The informant, having lived in Korea their whole life, participated in Seollal every year. At first, they were the ones to bow to their elders and receive money, but as they grew older, they began to be the ones to sit as their younger family relatives bowed.

Interpretation:

There is a lot of emphasis on filial piety, and more than that, respect for your elders and your ancestors. For example, you lay out food for your ancestors at the table or a memorial/shrine. I feel like there is a major emphasis on Confucian piety in Korean culture, as well as a reminder of the strength found in community. When you bow to your elders on Seollal, it is more than a bow–you are literally on your knees, head on the ground, essentially showing utmost reverence and respect for the elders’ wisdom and impact on your life. You(as the younger person) have the responsibility to visit your hometown, your origin, not the other way around, showing the idea that you never truly leave your family behind, which is a foundational concept in Confucianism. Through this practice, families reaffirm their connection to the past and show gratitude and respect to their ancestors and elders.

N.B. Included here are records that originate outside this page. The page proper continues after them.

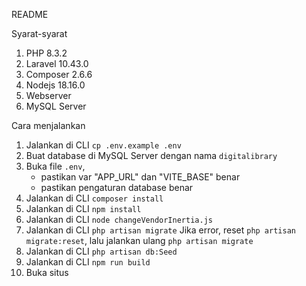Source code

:README

Syarat-syarat
1. PHP 8.3.2
2. Laravel 10.43.0
3. Composer 2.6.6
4. Nodejs 18.16.0
5. Webserver
6. MySQL Server

Cara menjalankan
1. Jalankan di CLI `cp .env.example .env`
2. Buat database di MySQL Server dengan nama `digitalibrary`
3. Buka file `.env`, 
    - pastikan var "APP_URL" dan "VITE_BASE" benar
    - pastikan pengaturan database benar
4. Jalankan di CLI `composer install`
5. Jalankan di CLI `npm install`
6. Jalankan di CLI `node changeVendorInertia.js`
7. Jalankan di CLI `php artisan migrate`
    Jika error, reset `php artisan migrate:reset`, lalu jalankan ulang `php artisan migrate`
8. Jalankan di CLI `php artisan db:Seed`
9. Jalankan di CLI `npm run build`
10. Buka situs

Foods like tteokguk (rice cake soup) are essential to Seollal. Eating tteokguk is believed to symbolically grant one a year of age, connecting food rituals to the passage of time. Furthermore, traditional clothing like the hanbok and folk games like yutnori also play a role, reinforcing cultural identity and intergenerational learning. This latter point is especially important; as Korea quickly evolves to match the demands of modernity, many traditional aspects of Korea’s culture are at risk of disappearing or losing their value. By participating in holidays such as Seollal, families are teaching the future generation the importance of remembering their history and culture.